◆ DOCUMENT EXCERPT:
# Smoked Chicken Wings (Buffalo style) *QVIEW



## kryinggame (May 25, 2012)

Tonight, my better half and I made smoked wings based upon S2K9K's variation of buffalo style wings. All I can say is, Honey Hush!

Them wings are superb. What I forgot to do was, after injecting the wings with the creole butter/hot sauce, I should have rubbed the wings with the sauce. And, I should have used more Tony C. But my baby loved them, so that's what's more important.

I smoked these bad boys at 275 degrees for 2 hours and then on the grill to crisp them up. Then I sprinkled some brown sugar, kosher salt and butter on some fresh corn and some grilled potatoes.

Below are pics of those suculent wings (also, I need to learn how to take better pictures).

Big shout out to S2K2K and thank you all!


----------



## jrod62 (May 25, 2012)

Wings look great ! 
Might have to add them to the weekend smoke list .


----------



## so ms smoker (May 25, 2012)

Your wings look great!  I think S2K2K has started a new trend. I tried his idea with legs and it was awesome!

Mike


----------



## s2k9k (May 25, 2012)

Thanks guys! You are too kind! All I did was throw something together and now it seems to be a hit.

Kryinggame, when I inject them I throw them all in a big pan and inject over top of them so all the runoff gets all over them and I give them a shot out of the injector once in awhile so I don't forget to sauce the outside (yes, I forgot to do it once too). Brown sugar on corn...hmmmm...never thought of that but it sure sounds good, thinks that's on the list for Memorial Day! Thanks!!


----------



## bigtrain74 (May 25, 2012)

Those baby red's are fantastic!


----------



## scarbelly (May 25, 2012)

Looks like they came out great and they are on my list to do soon


----------

◆ DATA EXCERPT:

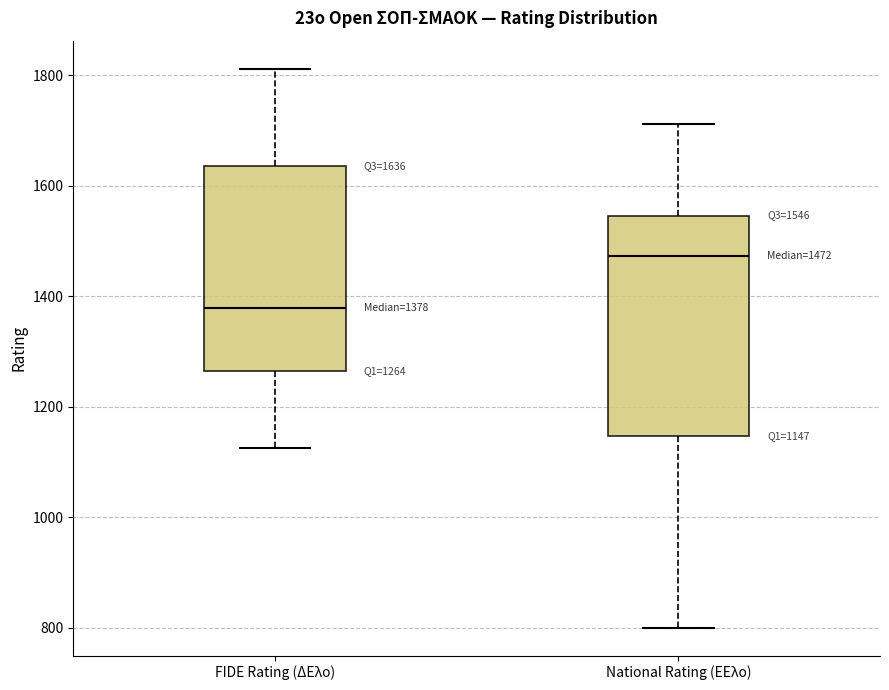

Comparing the boxes themselves (not the whiskers), which one is the tallest?

National Rating (ΕΕλο)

◆ EXERCISE INSTRUCTIONS:
Using the smoked wings thread, answer these:
(a) At what temperature, and for how long, were the wings smoked before going on the grill?
(b) What cut of chicken did the poster signed Mike try the same idea with?
(c) For what holiday does s2k9k plan to try brown sugar on corn?

◆ RESULT BELOW:
(a) At 275 degrees for 2 hours.
(b) Legs.
(c) Memorial Day.